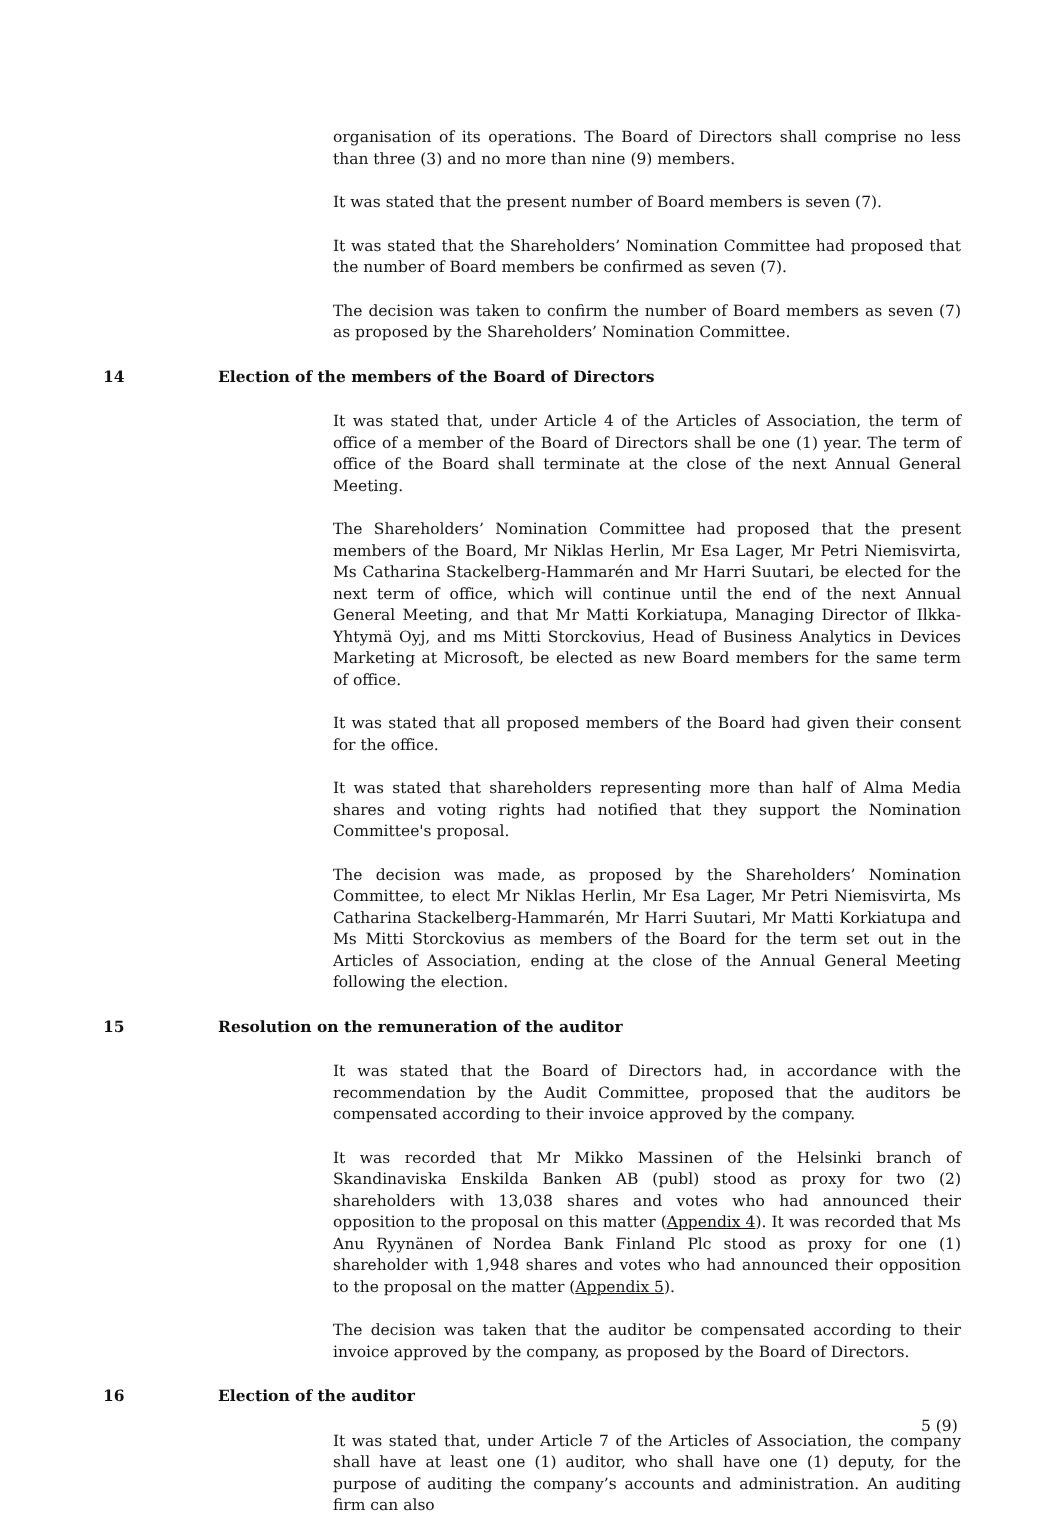organisation of its operations. The Board of Directors shall comprise no less than three (3) and no more than nine (9) members.
It was stated that the present number of Board members is seven (7).
It was stated that the Shareholders’ Nomination Committee had proposed that the number of Board members be confirmed as seven (7).
The decision was taken to confirm the number of Board members as seven (7) as proposed by the Shareholders’ Nomination Committee.
14 Election of the members of the Board of Directors
It was stated that, under Article 4 of the Articles of Association, the term of office of a member of the Board of Directors shall be one (1) year. The term of office of the Board shall terminate at the close of the next Annual General Meeting.
The Shareholders’ Nomination Committee had proposed that the present members of the Board, Mr Niklas Herlin, Mr Esa Lager, Mr Petri Niemisvirta, Ms Catharina Stackelberg-Hammarén and Mr Harri Suutari, be elected for the next term of office, which will continue until the end of the next Annual General Meeting, and that Mr Matti Korkiatupa, Managing Director of Ilkka-Yhtymä Oyj, and ms Mitti Storckovius, Head of Business Analytics in Devices Marketing at Microsoft, be elected as new Board members for the same term of office.
It was stated that all proposed members of the Board had given their consent for the office.
It was stated that shareholders representing more than half of Alma Media shares and voting rights had notified that they support the Nomination Committee's proposal.
The decision was made, as proposed by the Shareholders’ Nomination Committee, to elect Mr Niklas Herlin, Mr Esa Lager, Mr Petri Niemisvirta, Ms Catharina Stackelberg-Hammarén, Mr Harri Suutari, Mr Matti Korkiatupa and Ms Mitti Storckovius as members of the Board for the term set out in the Articles of Association, ending at the close of the Annual General Meeting following the election.
15 Resolution on the remuneration of the auditor
It was stated that the Board of Directors had, in accordance with the recommendation by the Audit Committee, proposed that the auditors be compensated according to their invoice approved by the company.
It was recorded that Mr Mikko Massinen of the Helsinki branch of Skandinaviska Enskilda Banken AB (publ) stood as proxy for two (2) shareholders with 13,038 shares and votes who had announced their opposition to the proposal on this matter (Appendix 4). It was recorded that Ms Anu Ryynänen of Nordea Bank Finland Plc stood as proxy for one (1) shareholder with 1,948 shares and votes who had announced their opposition to the proposal on the matter (Appendix 5).
The decision was taken that the auditor be compensated according to their invoice approved by the company, as proposed by the Board of Directors.
16 Election of the auditor
It was stated that, under Article 7 of the Articles of Association, the company shall have at least one (1) auditor, who shall have one (1) deputy, for the purpose of auditing the company’s accounts and administration. An auditing firm can also
5 (9)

_ _ _ _

§ **Work order**
Please leave out the pictures as you reproduce the lines exactly, from the first line of the entries through the line containing "It was stated that, under Article 4".

§ **Solution to this exercise**
organisation of its operations. The Board of Directors shall comprise no less than three (3) and no more than nine (9) members.
It was stated that the present number of Board members is seven (7).
It was stated that the Shareholders’ Nomination Committee had proposed that the number of Board members be confirmed as seven (7).
The decision was taken to confirm the number of Board members as seven (7) as proposed by the Shareholders’ Nomination Committee.
14 Election of the members of the Board of Directors
It was stated that, under Article 4 of the Articles of Association, the term of office of a member of the Board of Directors shall be one (1) year. The term of office of the Board shall terminate at the close of the next Annual General Meeting.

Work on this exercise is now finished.